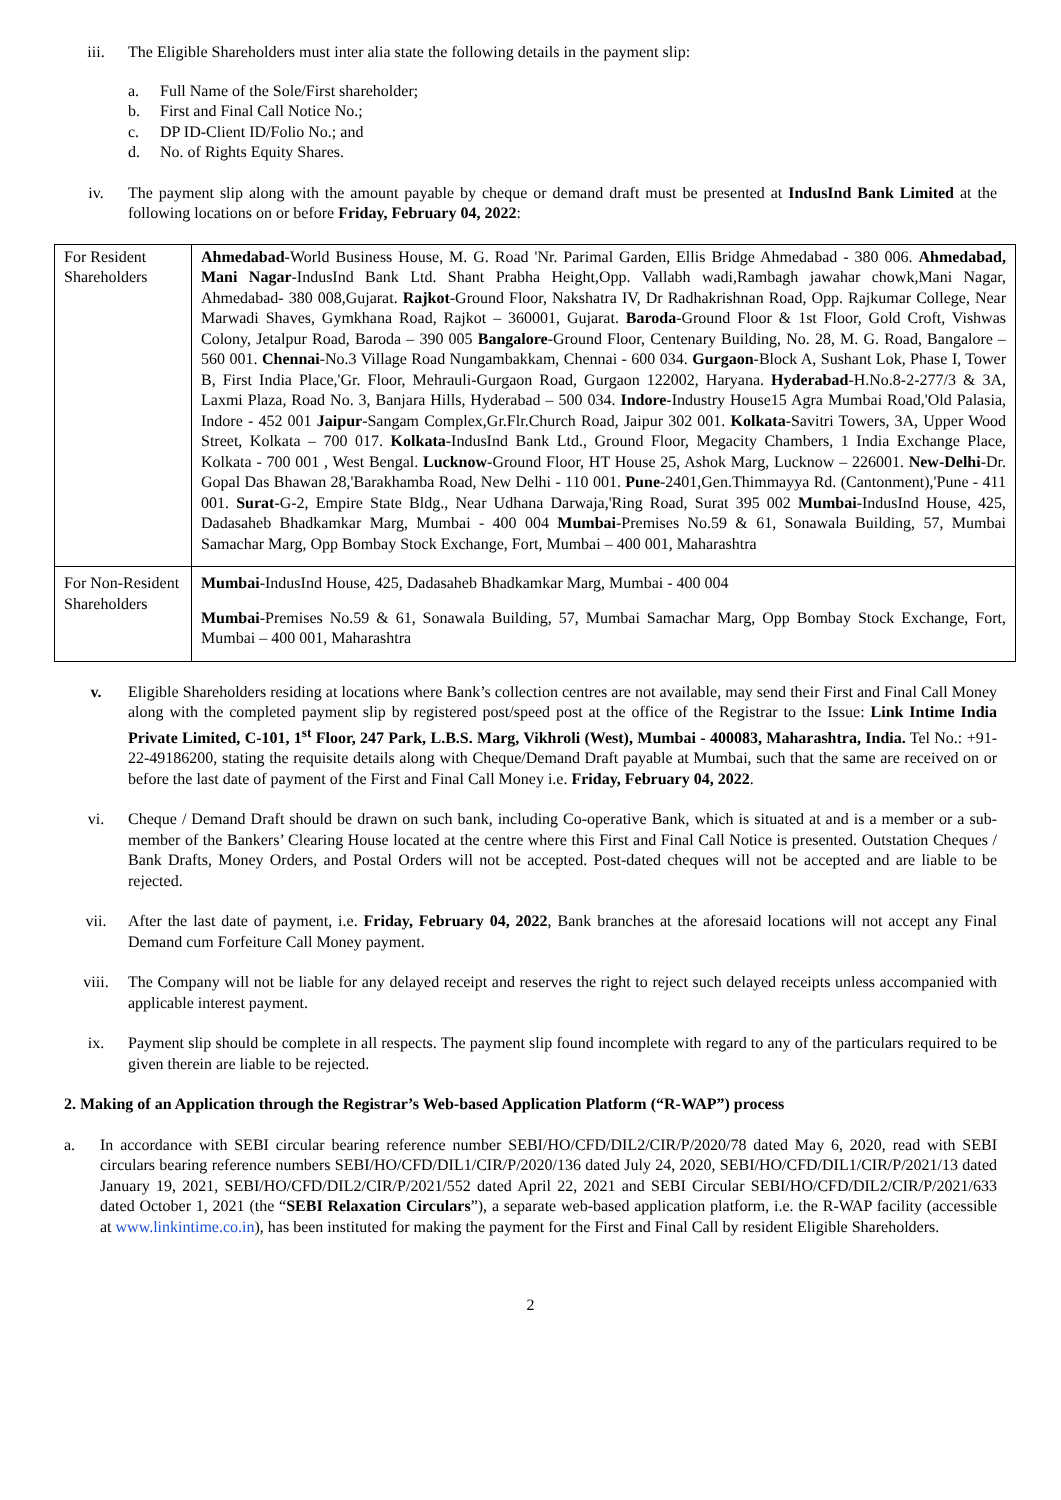iii. The Eligible Shareholders must inter alia state the following details in the payment slip:
a. Full Name of the Sole/First shareholder;
b. First and Final Call Notice No.;
c. DP ID-Client ID/Folio No.; and
d. No. of Rights Equity Shares.
iv. The payment slip along with the amount payable by cheque or demand draft must be presented at IndusInd Bank Limited at the following locations on or before Friday, February 04, 2022:
| For Resident Shareholders | Ahmedabad -World Business House, M. G. Road 'Nr. Parimal Garden, Ellis Bridge Ahmedabad - 380 006. Ahmedabad, Mani Nagar -IndusInd Bank Ltd. Shant Prabha Height,Opp. Vallabh wadi,Rambagh jawahar chowk,Mani Nagar, Ahmedabad- 380 008,Gujarat. Rajkot -Ground Floor, Nakshatra IV, Dr Radhakrishnan Road, Opp. Rajkumar College, Near Marwadi Shaves, Gymkhana Road, Rajkot – 360001, Gujarat. Baroda -Ground Floor & 1st Floor, Gold Croft, Vishwas Colony, Jetalpur Road, Baroda – 390 005 Bangalore -Ground Floor, Centenary Building, No. 28, M. G. Road, Bangalore – 560 001. Chennai -No.3 Village Road Nungambakkam, Chennai - 600 034. Gurgaon -Block A, Sushant Lok, Phase I, Tower B, First India Place,'Gr. Floor, Mehrauli-Gurgaon Road, Gurgaon 122002, Haryana. Hyderabad -H.No.8-2-277/3 & 3A, Laxmi Plaza, Road No. 3, Banjara Hills, Hyderabad – 500 034. Indore -Industry House15 Agra Mumbai Road,'Old Palasia, Indore - 452 001 Jaipur -Sangam Complex,Gr.Flr.Church Road, Jaipur 302 001. Kolkata -Savitri Towers, 3A, Upper Wood Street, Kolkata – 700 017. Kolkata -IndusInd Bank Ltd., Ground Floor, Megacity Chambers, 1 India Exchange Place, Kolkata - 700 001 , West Bengal. Lucknow -Ground Floor, HT House 25, Ashok Marg, Lucknow – 226001. New-Delhi -Dr. Gopal Das Bhawan 28,'Barakhamba Road, New Delhi - 110 001. Pune -2401,Gen.Thimmayya Rd. (Cantonment),'Pune - 411 001. Surat -G-2, Empire State Bldg., Near Udhana Darwaja,'Ring Road, Surat 395 002 Mumbai -IndusInd House, 425, Dadasaheb Bhadkamkar Marg, Mumbai - 400 004 Mumbai -Premises No.59 & 61, Sonawala Building, 57, Mumbai Samachar Marg, Opp Bombay Stock Exchange, Fort, Mumbai – 400 001, Maharashtra |
| For Non-Resident Shareholders | Mumbai -IndusInd House, 425, Dadasaheb Bhadkamkar Marg, Mumbai - 400 004 Mumbai -Premises No.59 & 61, Sonawala Building, 57, Mumbai Samachar Marg, Opp Bombay Stock Exchange, Fort, Mumbai – 400 001, Maharashtra |
v. Eligible Shareholders residing at locations where Bank’s collection centres are not available, may send their First and Final Call Money along with the completed payment slip by registered post/speed post at the office of the Registrar to the Issue: Link Intime India Private Limited, C-101, 1<sup>st</sup> Floor, 247 Park, L.B.S. Marg, Vikhroli (West), Mumbai - 400083, Maharashtra, India. Tel No.: +91-22-49186200, stating the requisite details along with Cheque/Demand Draft payable at Mumbai, such that the same are received on or before the last date of payment of the First and Final Call Money i.e. Friday, February 04, 2022.
vi. Cheque / Demand Draft should be drawn on such bank, including Co-operative Bank, which is situated at and is a member or a sub-member of the Bankers’ Clearing House located at the centre where this First and Final Call Notice is presented. Outstation Cheques / Bank Drafts, Money Orders, and Postal Orders will not be accepted. Post-dated cheques will not be accepted and are liable to be rejected.
vii. After the last date of payment, i.e. Friday, February 04, 2022, Bank branches at the aforesaid locations will not accept any Final Demand cum Forfeiture Call Money payment.
viii. The Company will not be liable for any delayed receipt and reserves the right to reject such delayed receipts unless accompanied with applicable interest payment.
ix. Payment slip should be complete in all respects. The payment slip found incomplete with regard to any of the particulars required to be given therein are liable to be rejected.
2. Making of an Application through the Registrar’s Web-based Application Platform (“R-WAP”) process
a. In accordance with SEBI circular bearing reference number SEBI/HO/CFD/DIL2/CIR/P/2020/78 dated May 6, 2020, read with SEBI circulars bearing reference numbers SEBI/HO/CFD/DIL1/CIR/P/2020/136 dated July 24, 2020, SEBI/HO/CFD/DIL1/CIR/P/2021/13 dated January 19, 2021, SEBI/HO/CFD/DIL2/CIR/P/2021/552 dated April 22, 2021 and SEBI Circular SEBI/HO/CFD/DIL2/CIR/P/2021/633 dated October 1, 2021 (the “SEBI Relaxation Circulars”), a separate web-based application platform, i.e. the R-WAP facility (accessible at www.linkintime.co.in), has been instituted for making the payment for the First and Final Call by resident Eligible Shareholders.
2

========

AIM OF THE TASK
Only the lines from the start of the material to the line with "d. No. of Rights Equity Shares.", inclusive, belong in the answer, printed exactly and free of pictures.

RESULT FOR THIS EXERCISE
iii. The Eligible Shareholders must inter alia state the following details in the payment slip:
a. Full Name of the Sole/First shareholder;
b. First and Final Call Notice No.;
c. DP ID-Client ID/Folio No.; and
d. No. of Rights Equity Shares.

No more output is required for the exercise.